Can an executor be paid for their role administering a Will?
An executor may seek payment (such as executor’s commission) for their troubles in administering an estate.
There a number of ways the payment may occur, including:
- The will-maker leaves a provision in the will specifying payment.
- The will-maker leaves assets to the executor and specifies it is intended as payment.
- The executor applies for payment of commission based on the nature of the estate they are administering.
What is an executor’s commission?
The executor’s commission is a payment approved by the court or all the affected beneficiaries to the executor as payment for their troubles and effort in administering an estate.
How is the executor’s commission calculated?
There is no fixed scale or fee for what an executor may be charged or might be entitled to charge.
The commission is generally determined having regard to the professionalism with which the executor has completed the role, the relative difficulty of the role, the size of the estate and the tasks that the executor was required to perform.

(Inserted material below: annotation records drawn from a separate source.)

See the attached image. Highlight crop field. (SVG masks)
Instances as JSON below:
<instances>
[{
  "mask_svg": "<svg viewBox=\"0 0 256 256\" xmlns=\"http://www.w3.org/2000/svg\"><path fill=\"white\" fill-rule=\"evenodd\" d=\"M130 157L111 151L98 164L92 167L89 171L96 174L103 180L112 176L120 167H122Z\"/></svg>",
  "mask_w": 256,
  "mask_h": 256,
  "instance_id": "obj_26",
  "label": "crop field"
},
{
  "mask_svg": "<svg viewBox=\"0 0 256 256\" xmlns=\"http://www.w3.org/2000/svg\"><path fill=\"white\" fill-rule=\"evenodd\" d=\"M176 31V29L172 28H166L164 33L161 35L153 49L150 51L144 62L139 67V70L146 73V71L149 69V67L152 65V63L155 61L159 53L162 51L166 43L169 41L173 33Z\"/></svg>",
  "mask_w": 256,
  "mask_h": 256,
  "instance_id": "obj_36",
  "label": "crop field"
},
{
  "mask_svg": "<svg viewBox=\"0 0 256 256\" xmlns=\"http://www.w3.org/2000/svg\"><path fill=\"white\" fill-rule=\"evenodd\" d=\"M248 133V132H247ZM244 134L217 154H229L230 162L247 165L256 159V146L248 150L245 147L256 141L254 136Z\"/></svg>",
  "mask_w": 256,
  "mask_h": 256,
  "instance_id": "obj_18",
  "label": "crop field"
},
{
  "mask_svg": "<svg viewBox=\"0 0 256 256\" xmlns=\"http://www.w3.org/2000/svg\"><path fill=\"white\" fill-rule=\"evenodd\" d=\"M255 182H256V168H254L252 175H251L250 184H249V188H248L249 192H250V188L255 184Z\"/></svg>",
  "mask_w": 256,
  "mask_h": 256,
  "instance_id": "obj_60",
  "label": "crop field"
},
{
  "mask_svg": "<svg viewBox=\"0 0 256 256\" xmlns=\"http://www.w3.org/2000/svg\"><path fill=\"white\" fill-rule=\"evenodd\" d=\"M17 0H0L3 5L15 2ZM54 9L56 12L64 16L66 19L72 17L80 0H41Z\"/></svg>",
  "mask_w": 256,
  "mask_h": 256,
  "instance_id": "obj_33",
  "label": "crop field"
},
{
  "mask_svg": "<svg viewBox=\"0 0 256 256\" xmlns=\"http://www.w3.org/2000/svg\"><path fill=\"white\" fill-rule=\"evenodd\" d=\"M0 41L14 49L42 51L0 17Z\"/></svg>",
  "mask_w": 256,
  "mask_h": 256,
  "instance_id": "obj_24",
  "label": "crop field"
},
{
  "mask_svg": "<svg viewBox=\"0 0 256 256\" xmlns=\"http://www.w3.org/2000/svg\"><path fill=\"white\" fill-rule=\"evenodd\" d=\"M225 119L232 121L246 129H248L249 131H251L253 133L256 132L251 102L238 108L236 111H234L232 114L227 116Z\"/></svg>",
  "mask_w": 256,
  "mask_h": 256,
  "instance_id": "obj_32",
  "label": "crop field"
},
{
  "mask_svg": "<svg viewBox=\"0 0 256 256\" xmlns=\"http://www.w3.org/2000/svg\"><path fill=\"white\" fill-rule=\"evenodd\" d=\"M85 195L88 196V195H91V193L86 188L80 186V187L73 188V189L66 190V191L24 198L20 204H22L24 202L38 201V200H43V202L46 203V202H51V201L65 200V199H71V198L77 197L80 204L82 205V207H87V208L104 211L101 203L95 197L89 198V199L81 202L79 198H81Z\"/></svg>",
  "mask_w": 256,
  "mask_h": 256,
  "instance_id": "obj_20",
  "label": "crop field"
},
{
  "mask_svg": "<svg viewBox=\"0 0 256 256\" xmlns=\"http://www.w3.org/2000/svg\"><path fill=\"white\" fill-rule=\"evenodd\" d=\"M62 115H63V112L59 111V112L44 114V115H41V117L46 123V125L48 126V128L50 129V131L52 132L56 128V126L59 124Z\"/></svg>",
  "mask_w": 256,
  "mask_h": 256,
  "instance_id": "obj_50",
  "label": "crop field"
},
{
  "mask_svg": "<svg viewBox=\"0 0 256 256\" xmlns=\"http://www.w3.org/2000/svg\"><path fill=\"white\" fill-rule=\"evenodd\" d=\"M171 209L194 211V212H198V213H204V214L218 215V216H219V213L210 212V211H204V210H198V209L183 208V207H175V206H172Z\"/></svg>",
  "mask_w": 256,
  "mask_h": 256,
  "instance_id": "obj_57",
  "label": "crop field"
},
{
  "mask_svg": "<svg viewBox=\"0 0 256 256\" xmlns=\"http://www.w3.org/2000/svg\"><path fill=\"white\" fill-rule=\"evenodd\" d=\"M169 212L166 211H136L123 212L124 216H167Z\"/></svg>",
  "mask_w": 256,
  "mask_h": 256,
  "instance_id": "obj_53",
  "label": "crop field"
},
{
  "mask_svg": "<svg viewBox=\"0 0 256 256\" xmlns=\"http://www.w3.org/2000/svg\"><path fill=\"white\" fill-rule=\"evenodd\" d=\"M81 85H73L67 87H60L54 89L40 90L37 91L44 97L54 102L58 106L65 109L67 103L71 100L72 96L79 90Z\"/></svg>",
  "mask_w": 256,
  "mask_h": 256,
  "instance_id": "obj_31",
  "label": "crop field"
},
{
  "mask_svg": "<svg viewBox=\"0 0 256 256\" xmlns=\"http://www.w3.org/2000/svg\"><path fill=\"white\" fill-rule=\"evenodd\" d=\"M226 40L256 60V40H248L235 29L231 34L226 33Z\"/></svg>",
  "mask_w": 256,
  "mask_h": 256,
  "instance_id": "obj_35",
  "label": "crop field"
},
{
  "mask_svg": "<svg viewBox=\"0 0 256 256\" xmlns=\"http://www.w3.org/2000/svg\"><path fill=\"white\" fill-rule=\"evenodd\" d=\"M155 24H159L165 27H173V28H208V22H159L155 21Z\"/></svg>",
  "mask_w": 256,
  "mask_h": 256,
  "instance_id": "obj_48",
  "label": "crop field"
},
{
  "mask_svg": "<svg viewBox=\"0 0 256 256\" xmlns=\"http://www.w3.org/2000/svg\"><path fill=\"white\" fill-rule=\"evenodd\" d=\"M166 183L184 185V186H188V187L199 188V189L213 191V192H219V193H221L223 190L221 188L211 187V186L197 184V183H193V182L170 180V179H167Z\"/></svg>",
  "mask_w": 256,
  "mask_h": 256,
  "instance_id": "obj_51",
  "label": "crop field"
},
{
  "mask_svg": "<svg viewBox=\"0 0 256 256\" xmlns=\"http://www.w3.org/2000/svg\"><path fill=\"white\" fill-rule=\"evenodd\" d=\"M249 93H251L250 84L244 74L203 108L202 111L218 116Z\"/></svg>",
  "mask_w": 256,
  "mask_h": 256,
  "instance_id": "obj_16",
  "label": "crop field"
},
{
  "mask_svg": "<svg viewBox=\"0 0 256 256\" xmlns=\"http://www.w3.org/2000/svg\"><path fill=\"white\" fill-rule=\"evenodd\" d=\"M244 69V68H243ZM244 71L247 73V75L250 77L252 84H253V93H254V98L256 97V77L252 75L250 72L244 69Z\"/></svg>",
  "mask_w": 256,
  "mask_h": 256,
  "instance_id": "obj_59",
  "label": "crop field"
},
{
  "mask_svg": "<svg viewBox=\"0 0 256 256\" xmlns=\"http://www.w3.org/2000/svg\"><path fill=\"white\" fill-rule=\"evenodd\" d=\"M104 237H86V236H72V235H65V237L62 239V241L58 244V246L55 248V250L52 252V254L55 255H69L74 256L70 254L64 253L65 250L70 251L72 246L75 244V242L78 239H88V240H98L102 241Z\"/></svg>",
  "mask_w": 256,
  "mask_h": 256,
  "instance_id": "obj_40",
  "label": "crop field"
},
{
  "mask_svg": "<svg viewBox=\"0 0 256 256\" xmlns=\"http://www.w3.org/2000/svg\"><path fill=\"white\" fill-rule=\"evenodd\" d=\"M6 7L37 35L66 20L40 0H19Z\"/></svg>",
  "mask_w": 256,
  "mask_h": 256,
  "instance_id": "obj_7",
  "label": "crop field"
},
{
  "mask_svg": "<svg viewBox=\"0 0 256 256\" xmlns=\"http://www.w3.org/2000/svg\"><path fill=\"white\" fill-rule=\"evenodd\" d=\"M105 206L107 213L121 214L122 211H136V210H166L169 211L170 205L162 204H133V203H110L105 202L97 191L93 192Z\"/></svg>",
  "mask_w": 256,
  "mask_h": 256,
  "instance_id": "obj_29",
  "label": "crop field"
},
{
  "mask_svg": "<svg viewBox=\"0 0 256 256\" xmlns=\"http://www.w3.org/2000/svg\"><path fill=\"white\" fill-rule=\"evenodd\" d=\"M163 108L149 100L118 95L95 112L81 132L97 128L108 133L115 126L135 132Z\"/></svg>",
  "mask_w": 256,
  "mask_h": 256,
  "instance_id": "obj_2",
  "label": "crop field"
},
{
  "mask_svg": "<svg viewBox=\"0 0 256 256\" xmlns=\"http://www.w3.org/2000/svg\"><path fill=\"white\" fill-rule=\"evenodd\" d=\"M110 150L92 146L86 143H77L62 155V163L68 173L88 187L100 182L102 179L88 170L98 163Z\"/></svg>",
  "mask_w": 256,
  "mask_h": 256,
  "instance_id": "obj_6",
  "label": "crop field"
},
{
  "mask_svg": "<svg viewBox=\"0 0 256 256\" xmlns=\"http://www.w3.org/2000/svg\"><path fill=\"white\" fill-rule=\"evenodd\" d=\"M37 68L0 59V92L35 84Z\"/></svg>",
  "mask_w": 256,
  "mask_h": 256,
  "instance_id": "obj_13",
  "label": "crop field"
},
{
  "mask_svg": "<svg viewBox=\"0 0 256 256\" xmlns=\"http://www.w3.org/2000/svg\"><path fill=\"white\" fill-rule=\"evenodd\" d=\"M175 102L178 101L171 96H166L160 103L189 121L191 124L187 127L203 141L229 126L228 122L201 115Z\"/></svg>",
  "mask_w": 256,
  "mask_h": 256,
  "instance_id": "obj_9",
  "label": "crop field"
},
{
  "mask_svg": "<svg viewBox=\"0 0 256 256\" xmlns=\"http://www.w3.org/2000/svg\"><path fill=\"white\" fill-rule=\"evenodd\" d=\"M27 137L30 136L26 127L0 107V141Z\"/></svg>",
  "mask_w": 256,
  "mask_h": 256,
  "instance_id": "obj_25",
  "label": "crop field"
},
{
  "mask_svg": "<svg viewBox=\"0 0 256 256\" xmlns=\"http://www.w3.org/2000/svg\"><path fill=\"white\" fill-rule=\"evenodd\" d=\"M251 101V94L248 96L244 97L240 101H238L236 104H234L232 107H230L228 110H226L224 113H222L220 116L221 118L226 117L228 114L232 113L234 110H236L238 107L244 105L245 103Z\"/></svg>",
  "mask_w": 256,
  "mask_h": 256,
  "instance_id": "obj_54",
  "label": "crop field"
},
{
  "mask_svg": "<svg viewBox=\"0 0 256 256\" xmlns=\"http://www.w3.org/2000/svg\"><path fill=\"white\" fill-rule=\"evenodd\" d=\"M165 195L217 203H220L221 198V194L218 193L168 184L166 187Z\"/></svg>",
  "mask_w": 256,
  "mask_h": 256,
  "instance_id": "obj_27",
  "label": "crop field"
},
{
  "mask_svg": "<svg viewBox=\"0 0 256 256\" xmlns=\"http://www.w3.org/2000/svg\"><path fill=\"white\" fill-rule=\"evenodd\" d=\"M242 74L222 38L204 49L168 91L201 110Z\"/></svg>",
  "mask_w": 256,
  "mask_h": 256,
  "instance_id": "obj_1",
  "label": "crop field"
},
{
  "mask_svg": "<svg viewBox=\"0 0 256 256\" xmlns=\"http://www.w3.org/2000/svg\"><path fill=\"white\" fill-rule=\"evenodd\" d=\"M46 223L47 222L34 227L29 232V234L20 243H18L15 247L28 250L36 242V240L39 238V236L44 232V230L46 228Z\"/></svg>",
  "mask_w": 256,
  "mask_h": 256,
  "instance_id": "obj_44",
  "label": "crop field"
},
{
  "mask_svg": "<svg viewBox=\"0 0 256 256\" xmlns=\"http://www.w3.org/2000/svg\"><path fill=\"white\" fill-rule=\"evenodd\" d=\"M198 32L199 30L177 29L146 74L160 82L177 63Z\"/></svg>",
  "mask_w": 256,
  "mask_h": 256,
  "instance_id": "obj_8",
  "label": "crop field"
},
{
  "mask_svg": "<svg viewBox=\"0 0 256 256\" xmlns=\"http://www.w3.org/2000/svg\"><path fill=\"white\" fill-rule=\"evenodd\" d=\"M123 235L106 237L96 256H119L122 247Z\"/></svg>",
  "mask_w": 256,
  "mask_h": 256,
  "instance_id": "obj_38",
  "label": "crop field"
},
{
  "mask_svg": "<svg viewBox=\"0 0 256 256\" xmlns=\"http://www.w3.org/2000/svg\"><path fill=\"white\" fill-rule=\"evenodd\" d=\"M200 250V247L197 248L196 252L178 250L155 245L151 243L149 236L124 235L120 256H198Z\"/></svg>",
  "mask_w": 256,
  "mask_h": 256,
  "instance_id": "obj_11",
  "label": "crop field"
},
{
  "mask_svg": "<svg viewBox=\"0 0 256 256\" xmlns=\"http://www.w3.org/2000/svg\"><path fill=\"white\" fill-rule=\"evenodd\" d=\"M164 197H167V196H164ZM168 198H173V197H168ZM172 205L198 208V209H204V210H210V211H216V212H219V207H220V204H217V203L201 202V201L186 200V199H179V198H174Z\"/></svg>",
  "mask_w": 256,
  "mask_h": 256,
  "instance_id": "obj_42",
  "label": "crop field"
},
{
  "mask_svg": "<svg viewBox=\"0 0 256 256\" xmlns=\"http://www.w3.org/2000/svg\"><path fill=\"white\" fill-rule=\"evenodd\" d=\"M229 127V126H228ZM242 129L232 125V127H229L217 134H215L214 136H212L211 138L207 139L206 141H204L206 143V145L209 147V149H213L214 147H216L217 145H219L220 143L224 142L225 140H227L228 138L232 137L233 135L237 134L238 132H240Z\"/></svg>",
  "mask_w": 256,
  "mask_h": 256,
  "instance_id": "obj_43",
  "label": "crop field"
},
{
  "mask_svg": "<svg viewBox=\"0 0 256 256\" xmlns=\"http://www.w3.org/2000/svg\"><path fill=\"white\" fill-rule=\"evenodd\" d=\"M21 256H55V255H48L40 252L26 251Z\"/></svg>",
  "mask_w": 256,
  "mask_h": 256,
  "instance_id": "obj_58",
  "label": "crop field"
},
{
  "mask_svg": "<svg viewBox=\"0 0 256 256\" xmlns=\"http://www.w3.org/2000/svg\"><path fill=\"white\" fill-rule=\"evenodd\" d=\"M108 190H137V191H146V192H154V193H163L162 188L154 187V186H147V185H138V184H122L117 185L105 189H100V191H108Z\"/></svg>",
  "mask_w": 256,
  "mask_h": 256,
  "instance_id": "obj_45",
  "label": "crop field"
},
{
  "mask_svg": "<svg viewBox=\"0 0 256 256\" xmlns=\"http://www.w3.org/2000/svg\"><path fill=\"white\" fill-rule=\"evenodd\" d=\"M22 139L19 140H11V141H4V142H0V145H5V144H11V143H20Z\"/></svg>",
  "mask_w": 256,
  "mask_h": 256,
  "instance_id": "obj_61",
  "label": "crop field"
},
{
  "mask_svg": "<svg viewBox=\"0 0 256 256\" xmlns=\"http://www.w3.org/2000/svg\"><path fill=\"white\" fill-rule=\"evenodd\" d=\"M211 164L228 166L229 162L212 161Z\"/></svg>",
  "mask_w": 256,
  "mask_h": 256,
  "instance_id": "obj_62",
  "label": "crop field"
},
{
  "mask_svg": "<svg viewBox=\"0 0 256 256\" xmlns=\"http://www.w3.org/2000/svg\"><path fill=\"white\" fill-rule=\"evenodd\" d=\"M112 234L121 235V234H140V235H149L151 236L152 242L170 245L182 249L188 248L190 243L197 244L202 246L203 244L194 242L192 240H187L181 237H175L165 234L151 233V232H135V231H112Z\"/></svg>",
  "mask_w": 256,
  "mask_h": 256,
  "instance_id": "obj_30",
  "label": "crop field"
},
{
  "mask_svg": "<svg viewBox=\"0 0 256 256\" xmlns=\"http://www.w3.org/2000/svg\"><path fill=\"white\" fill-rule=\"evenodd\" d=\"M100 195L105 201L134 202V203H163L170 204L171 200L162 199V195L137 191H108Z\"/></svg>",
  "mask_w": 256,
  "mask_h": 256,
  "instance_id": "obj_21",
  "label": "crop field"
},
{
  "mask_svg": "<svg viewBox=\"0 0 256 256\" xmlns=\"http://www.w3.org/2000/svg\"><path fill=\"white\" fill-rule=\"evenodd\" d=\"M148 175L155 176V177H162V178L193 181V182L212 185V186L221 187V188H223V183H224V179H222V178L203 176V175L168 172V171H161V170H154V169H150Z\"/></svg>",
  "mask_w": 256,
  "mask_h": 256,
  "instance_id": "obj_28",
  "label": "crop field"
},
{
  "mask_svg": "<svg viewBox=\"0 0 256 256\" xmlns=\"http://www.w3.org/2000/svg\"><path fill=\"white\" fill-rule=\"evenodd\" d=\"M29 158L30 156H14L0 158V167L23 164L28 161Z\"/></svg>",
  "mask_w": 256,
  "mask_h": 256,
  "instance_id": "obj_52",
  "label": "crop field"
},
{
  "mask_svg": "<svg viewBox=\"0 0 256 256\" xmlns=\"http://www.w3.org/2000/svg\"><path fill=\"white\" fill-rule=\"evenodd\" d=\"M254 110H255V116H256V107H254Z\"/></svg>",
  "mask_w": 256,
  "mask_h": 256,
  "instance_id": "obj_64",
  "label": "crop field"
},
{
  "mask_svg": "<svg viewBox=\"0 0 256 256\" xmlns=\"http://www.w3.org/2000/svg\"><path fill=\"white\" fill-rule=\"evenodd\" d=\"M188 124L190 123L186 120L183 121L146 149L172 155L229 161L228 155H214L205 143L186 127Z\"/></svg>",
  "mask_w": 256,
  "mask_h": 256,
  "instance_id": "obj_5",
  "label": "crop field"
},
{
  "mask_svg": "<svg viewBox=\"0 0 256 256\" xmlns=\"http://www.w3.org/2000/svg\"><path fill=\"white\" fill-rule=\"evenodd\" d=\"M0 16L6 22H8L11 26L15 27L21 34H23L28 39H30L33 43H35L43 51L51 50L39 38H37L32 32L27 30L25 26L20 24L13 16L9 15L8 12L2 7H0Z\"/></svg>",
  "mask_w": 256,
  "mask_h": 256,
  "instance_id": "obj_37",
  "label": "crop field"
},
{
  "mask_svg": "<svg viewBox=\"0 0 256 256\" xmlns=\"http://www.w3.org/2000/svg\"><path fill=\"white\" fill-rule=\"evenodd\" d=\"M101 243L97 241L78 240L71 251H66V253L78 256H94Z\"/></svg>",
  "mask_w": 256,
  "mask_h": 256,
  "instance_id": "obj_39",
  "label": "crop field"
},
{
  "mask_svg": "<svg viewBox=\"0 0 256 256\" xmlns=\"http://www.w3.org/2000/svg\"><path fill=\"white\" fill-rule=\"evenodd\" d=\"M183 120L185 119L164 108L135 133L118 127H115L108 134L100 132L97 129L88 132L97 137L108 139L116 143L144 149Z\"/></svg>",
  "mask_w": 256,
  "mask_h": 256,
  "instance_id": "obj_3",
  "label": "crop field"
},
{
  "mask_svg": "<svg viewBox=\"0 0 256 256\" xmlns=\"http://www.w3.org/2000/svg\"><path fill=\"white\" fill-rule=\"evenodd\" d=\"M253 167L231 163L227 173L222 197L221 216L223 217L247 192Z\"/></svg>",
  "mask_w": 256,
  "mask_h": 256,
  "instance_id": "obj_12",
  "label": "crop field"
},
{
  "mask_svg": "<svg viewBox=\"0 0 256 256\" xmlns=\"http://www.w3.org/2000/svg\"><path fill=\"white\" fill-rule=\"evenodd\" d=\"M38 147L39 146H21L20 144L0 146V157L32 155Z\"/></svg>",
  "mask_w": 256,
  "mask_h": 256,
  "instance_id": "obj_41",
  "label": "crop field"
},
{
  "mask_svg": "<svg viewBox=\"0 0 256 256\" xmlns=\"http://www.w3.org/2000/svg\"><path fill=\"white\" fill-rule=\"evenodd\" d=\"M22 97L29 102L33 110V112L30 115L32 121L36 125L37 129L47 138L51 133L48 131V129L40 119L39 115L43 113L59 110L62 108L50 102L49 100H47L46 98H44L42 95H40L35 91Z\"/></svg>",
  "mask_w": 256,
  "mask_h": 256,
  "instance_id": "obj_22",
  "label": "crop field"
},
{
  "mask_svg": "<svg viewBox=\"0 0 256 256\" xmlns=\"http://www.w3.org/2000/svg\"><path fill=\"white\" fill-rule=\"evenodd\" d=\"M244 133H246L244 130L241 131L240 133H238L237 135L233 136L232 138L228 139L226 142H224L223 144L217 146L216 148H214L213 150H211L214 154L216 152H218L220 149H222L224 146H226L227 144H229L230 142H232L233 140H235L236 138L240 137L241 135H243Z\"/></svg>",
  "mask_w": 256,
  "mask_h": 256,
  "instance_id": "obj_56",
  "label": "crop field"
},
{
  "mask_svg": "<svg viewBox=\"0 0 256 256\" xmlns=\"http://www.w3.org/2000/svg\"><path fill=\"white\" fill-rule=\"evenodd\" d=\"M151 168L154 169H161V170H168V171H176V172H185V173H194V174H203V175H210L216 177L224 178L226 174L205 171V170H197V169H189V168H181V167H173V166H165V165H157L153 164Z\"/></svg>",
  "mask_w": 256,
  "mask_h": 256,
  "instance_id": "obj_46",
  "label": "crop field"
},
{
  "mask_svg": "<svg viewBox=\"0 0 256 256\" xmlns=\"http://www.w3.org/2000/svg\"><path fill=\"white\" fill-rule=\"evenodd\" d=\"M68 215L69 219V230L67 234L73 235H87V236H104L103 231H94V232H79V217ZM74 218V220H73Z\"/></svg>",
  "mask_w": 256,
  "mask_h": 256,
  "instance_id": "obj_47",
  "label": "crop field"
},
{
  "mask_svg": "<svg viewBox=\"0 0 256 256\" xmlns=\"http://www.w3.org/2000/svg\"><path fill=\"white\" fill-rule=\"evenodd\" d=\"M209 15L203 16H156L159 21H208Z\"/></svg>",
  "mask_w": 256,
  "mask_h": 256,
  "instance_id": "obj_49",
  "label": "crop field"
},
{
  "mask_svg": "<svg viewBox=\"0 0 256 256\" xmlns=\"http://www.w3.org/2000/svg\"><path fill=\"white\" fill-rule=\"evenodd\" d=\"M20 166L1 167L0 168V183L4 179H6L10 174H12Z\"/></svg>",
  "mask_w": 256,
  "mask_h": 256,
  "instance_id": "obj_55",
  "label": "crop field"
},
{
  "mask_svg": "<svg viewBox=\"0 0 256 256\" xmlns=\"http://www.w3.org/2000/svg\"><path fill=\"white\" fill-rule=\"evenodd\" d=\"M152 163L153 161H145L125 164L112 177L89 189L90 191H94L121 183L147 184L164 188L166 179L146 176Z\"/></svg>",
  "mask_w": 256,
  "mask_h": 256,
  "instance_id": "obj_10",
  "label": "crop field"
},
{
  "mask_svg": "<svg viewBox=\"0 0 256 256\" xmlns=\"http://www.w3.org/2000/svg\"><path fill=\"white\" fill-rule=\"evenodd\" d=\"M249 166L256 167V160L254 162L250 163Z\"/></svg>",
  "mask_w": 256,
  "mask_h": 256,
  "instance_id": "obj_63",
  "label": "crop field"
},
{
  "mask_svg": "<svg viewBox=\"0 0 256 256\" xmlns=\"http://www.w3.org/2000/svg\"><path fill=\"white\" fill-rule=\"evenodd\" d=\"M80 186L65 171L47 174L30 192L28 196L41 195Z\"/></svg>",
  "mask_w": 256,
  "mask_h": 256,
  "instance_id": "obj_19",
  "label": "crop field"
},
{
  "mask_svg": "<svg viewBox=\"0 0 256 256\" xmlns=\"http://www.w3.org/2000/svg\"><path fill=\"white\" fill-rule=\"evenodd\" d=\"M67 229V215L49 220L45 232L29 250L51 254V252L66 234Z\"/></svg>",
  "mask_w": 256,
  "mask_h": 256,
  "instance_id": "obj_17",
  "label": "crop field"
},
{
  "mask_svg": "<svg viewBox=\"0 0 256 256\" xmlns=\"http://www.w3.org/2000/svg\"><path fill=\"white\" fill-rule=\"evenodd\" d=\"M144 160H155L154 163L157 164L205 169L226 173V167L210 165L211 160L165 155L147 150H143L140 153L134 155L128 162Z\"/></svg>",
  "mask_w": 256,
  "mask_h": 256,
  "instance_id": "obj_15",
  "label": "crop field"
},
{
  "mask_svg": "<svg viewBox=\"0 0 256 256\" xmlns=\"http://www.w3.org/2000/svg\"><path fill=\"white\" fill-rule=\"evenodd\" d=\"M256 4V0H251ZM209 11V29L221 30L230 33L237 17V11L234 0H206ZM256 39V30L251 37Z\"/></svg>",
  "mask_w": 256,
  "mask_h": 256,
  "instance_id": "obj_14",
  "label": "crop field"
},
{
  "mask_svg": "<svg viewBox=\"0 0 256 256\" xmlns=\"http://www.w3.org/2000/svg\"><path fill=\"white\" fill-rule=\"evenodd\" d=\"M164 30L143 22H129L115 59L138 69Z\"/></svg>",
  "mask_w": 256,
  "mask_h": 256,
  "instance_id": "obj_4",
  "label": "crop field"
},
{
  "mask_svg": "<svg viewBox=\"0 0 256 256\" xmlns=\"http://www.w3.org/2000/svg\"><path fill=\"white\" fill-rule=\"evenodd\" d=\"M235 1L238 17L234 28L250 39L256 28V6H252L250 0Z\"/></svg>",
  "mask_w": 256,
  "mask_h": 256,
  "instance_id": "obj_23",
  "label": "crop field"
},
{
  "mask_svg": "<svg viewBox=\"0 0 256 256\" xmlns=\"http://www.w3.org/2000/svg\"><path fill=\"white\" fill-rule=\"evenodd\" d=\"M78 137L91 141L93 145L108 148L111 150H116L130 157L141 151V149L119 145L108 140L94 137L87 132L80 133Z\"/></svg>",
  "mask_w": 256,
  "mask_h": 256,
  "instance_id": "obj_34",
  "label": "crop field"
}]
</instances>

It is important to note that an executor’s commission cannot be levied without an order of the court or unanimous agreement of the affected beneficiaries.
As a general guide (though not necessarily the strict rule), the maximum commission previously granted by a court will be 6% on income derived and 5% on capital realised.
The maximums are generally reserved for very complicated, long duration or time-consuming estates. Executors should keep records of work done in their executorial role to justify commission.